Everybody Loves China … Not

Everybody Loves China … Not. By Thomas Lifson.

Late last week, as veteran China-watcher Katsuji Nakazawa of Nikkei Asia wrote:

The European Parliament has voted overwhelmingly to freeze the ratification process of an investment pact with China — a deal that Beijing six months ago considered a big strategic victory.

It has sent shock waves throughout China, with only one month and change before arguably the most important event in President Xi Jinping’s era, the 100th anniversary of the Chinese Communist Party’s establishment, on July 1.

Some party members are worried that the centenary’s festive mood will be dampened by the harsh diplomatic reality.
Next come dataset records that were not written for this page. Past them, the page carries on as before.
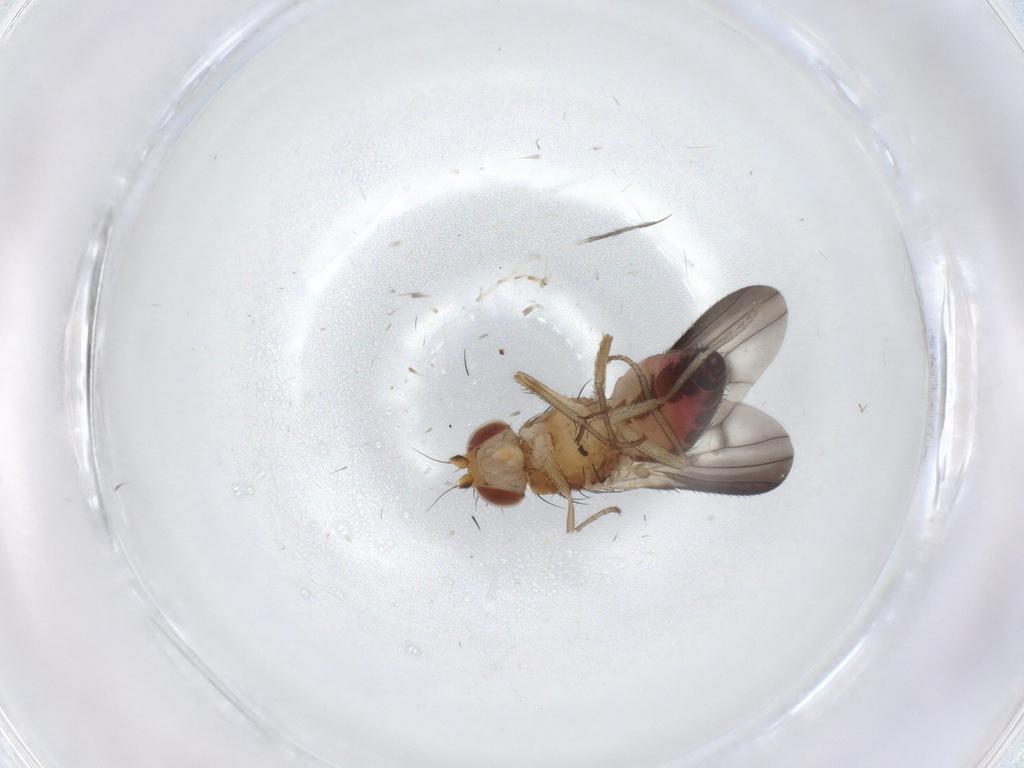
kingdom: Animalia
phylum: Arthropoda
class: Insecta
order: Diptera
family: Heleomyzidae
Not only are China’s relations with the U.S. bad, but now EU relations are stuck in a ditch.

At this rate, not many Western leaders are likely to phone or telegraph congratulatory messages to Beijing for the party’s 100th birthday.

President Xi does not appear to have many cards to play.

It is not just the U.S. and the E.U. that China has alienated.  The entire world has been traumatized by the COVID pandemic that we now know (after over a year of media and tech complicity in pushing the cover story of wet market origins) came out of the Wuhan Institute of Virology’s lab.

And we know that when people got sick in Wuhan, China shut down travel to the rest of China while allowing Chinese to travel overseas, a near–smoking gun bit of evidence that China saw it as a bioweapon, whether or not it was deliberately engineered as such.

Australia has had the effrontery to demand a reckoning from China on COVID’s origins and has been mercilessly bullied by China for doing so.

China’s neighbors in Asia, with the sole exception of North Korea, have been deeply alienated by China’s aggressive moves in the South China Sea, creating artificial islands, building military installations there, and claiming sovereignty, including the right to control seaborne commerce through the busiest and economically most critical trade routes in the world.  America’s challenge to those claims is drawing support even from former enemies like Vietnam, along with the rest of coastal Asia.

India, China’s neighbor and the only other country with a billion-plus citizens, is fighting a war with it in the Himalayas and is mobilized against China. …

Why is China so inept at diplomacy and just getting along with others?

[A] reason that I predict China will have grave difficulties in leading the world into a post-American new world order with itself at the top is China’s own multiple millennia of history.

Until its abrupt decline and fall that began when Westerners forced China to accede to mass importation of opium (enforced via two wars in which Western gunboats defeated China’s traditional armaments), China had no experience at all of diplomacy as the relationship of sovereign states with equal standing as such — the so-called Westphalian state system.

China was the “central kingdom” to which all others paid tribute as vassals of a sort if they wished to engage in relations. …

Xi’s and China’s inability to deal as equals with the rest of the world, its predatory theft of intellectual property — no longer casually accepted as the price of doing business there — and its destructive Belt & Road initiative that has already bankrupted or deeply indebted countries that received its “aid” all are contributing to a pariah status for China.

Most of all, China looks to have imposed on the rest of the world a pandemic that has been a catastrophe of the first order.

Sounds like Han supremacy might be a problem. Or is it Marxist supremacy?

UPDATE: Xi plots propaganda war to make China ‘loveable’. By Didi Tang.

China must assert itself more effectively on the world stage to strengthen its voice and status, President Xi told the country’s leaders yesterday. …

With the right communication tools, China would have more friends and be seen around the world as “credible, loveable and respectable”, Xi claimed. …

Wow, good one:

Budapest has renamed streets around the planned site of a top Chinese university to protest against an “unwanted” project forced on it by Viktor Orban, the prime minister.

Four street signs at the site now bear the names Free Hong Kong Road, Uighur Martyrs’ Road, Dalai Lama Road, and Bishop Xie Shiguang Road, referring to a persecuted Chinese Catholic priest. The area, at present derelict, is to house Fudan University’s first European campus.